Like so many social media platforms before it, Instagram has been the hip young darling of the Internet. And just like with its predecessors, that status might be in jeopardy due to Instagram’s attempt to monetize.
There soon will be advertising on Instagram. (Let the ragequits and Internet discussions begin.) In the meantime, let’s take a quick look at what we do know.
How integrated/intrusive will the advertising be? And what about copyright and usage? After all, Instagram was purchased not long ago by Facebook so it is not unreasonable to expect similarities in practices. The ABC News provides a nice summation:
The advertising will be part of the core experience, or what is called native advertising. Brands and companies will pay for their ‘high-quality photos and videos’ to appear in your feed. Similar to Facebook, which bought Instagram last year for $1 billion, users will be able to hide an ad they don’t like or isn’t relevant to them.
Instagram also specifically said in its blog post that your photos and videos continue to belong to you, likely addressing the issues it had months ago when it made changes to its terms of service, implying it might take users’ photos and place them in ads.
‘As always, you own your own photos and videos. The introduction of advertising won’t change this,’ Instagram said in the post.

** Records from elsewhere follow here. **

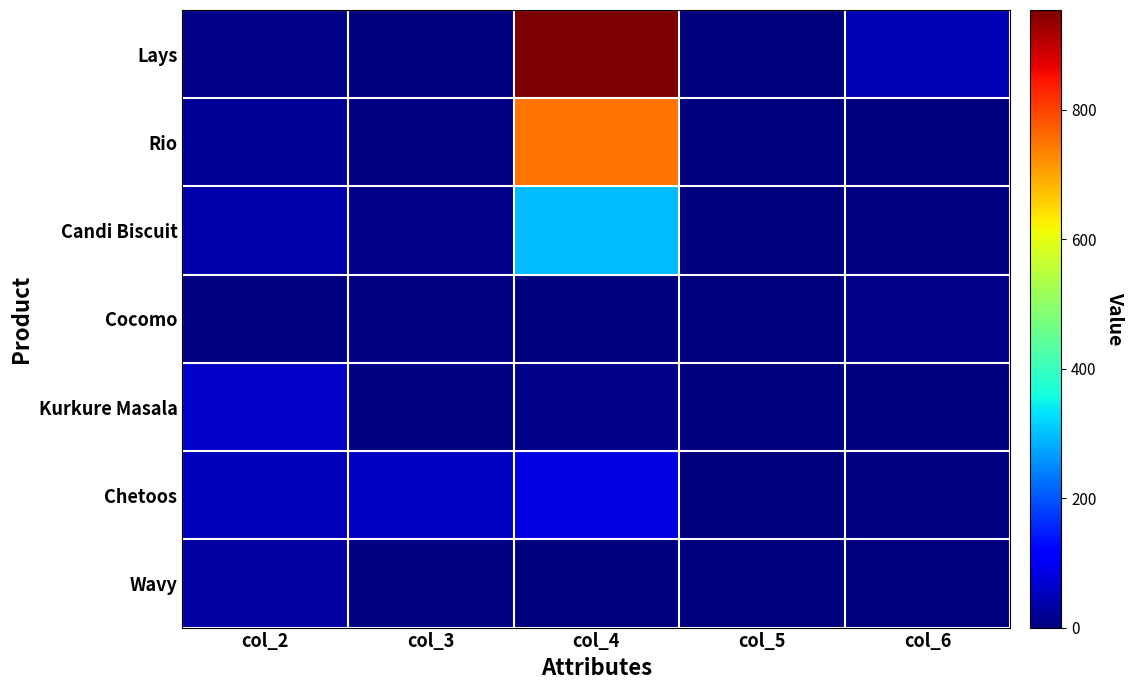

Reading left to right, list all the values displayed in this chart.

Lays: col_2=10	col_3=2	col_4=954	col_5=1	col_6=46
Rio: col_2=20	col_3=5	col_4=750	col_5=1	col_6=0
Candi Biscuit: col_2=40	col_3=8	col_4=295	col_5=1	col_6=5
Cocomo: col_2=5	col_3=5	col_4=0	col_5=1	col_6=11
Kurkure Masala: col_2=60	col_3=5	col_4=9	col_5=1	col_6=0
Chetoos: col_2=50	col_3=56	col_4=83	col_5=1	col_6=6
Wavy: col_2=30	col_3=5	col_4=0	col_5=1	col_6=0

This, of course, brought on a storm of angry tweets and posts across the Internet, just as Instagram’s aquisition by Facebook did back in 2012. Despite the threats and vitriol the Instagram has only seen its number of users increase and increased Instagram likes across all other integrated social media platforms.
Then there is the part about the ads being “high-quality photos and videos.” A great starting point, but it leaves future implementation open. As things evolve, we might end up seeing shoddier offerings as the price of entry reduces. By that point, everyone will be used to seeing ads and the uproar will probably be minimal.
Matt Buchanan at The New Yorker delineates what I consider to be the largest issue with ads on the platform:
The problem that Instagram faces as it starts slowly pouring ads into users’ feeds is that, until now, most everything it has done — except for removing its photos from Twitter — has been in earnest, despite the fact it is owned by one of the most fundamentally cynical companies in technology. People connect to Instagram and its content, and love it because, as Paul Ford put it, it is sincere. But there’s nothing less sincere than an ad.
While marketing people may not want to hear it, that last line speaks eloquently of the view most have of ads. This is why I’ll always stand by content as the best delivery mechanism for promotion.